Patrick McGeehan, the attorney representing Siano, questioned Slocum about the seven months between the time of the crash and Siano’s arrest. “Did you take any steps during that seven-month period to safeguard the community against Mr. Siano?” the attorney asked the trooper.
“I did not,” the trooper said, later clarifying that it’s common practice for FHP to spend many months completing the investigation, including getting all toxicology reports, before making an arrest. Still, McGeehan said Siano had never before skipped on court hearings, and should be allowed to post bond, be under house arrest, or be monitored in other ways. “The state had to go back 10 years to look for something in this particular case,” he said.
Assistant State Attorney Jason Lewis argued to the court that Siano knew what he was doing. “He obviously showed exactly what happens when someone under the influence of alcohol drives a vehicle,” Lewis said, noting that as soon as his probation ended on the first DUI case, he was charged with his second DUI less than a month afterward. Siano still owns a vehicle.
Lewis noted one no-bond case following a DUI crash with fatalities in recent Flagler history: the March 2016 killing of Kathleen J. Boos, 66, and Carl Boos, 67, on State Road A1A by William G. Schwarz, 52 at the time. Schwarz had also two cocaine convictions, a burglary, multiple drunk driving convictions, a hit and run, and driving on a suspended license. And he was in possession of cocaine at the time of the crash. The case was handled by other judges until Schwarz’s sentencing by Perkins–to life in prison. (His first-appearance bond documentation is listed as $400,000. He never left jail once he was arrested.)
“Let’s cut to the chase here. The issue in this case is, this isn’t the first DUI, this the third DUI,” Perkins said. “This is not about a flight risk. This is about safety to the community.”
Explaining is ruling, the judge said that Siano “didn’t learn on those two prior occasions, when he faced the court, went on probation went through all of that. It’s not just probation. It’s all of the treatment, training, education, all of that stuff that goes with all of those dry conditions. He didn’t learn them.”

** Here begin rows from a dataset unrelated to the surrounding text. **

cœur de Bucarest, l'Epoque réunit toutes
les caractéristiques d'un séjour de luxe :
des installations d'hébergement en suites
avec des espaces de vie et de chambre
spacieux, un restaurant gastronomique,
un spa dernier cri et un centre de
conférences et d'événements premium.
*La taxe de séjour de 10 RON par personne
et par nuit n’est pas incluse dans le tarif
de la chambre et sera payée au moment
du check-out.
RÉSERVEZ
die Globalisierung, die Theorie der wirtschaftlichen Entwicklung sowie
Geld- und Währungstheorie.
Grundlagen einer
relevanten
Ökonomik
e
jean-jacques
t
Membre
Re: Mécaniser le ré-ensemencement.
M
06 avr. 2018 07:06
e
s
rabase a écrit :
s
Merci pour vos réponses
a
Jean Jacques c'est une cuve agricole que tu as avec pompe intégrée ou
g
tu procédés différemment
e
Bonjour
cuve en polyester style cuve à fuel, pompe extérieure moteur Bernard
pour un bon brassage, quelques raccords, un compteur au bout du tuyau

Siano did not address the court. He faces up to 20 years in prison if convicted. His first pre-trial hearing is in September.
Stopdui says
This guy is a frequent drinker in every restaurant with a bar. Total scum. Hooligans and Outback would serve him until he crawled out the door with his oxygen tank and car keys in hand.
R says
Wrong guy. First of all he went on oxygen after incident and did not drink at two places mentioned. Stop spreading crap. It is a sad situation and do not need bull from unknowledgeable people
FJS says
Wrong bars or not, this man WAS the man who got to drunk again. He WAS the man who got behind the wheel. He WAS the man who murdered a woman leaving 3 kids without a mother. His whole home is filled with people who have terrible track records with the law. He should feel right at home where he is now.
Wow says
I don’t know what would remedy this, but it seems unconscionable for a bar to watch a staggering drunk get his/her car keys and head home. Couldn’t they at least call the police or something?
Concerned Citizen says
Florida has a law that permits the injured to prosecute establishments that enable patrons to get overly drunk, or inebriated. The law is called Dram Shop Law. It appears this man was well known for excessive drinking. I am sure the people who served him are being investigated.
Robert Boos says
I feel sorry for the victim’s family. I know first hand. I hope that he get sentenced for Maximum years in jail after conviction. I pray that he will never leave prison . That he will die in prison. I hope that he thinks about this every day. for the rest of his life on what he’s done to this family.
Bob Boos
Steve says
He ended another’s life DUI and All he had to do was call for a ride. Loser
RIP to the Victim
ASF says
Souns like he was always a disaster waiting to happen. Then, it did.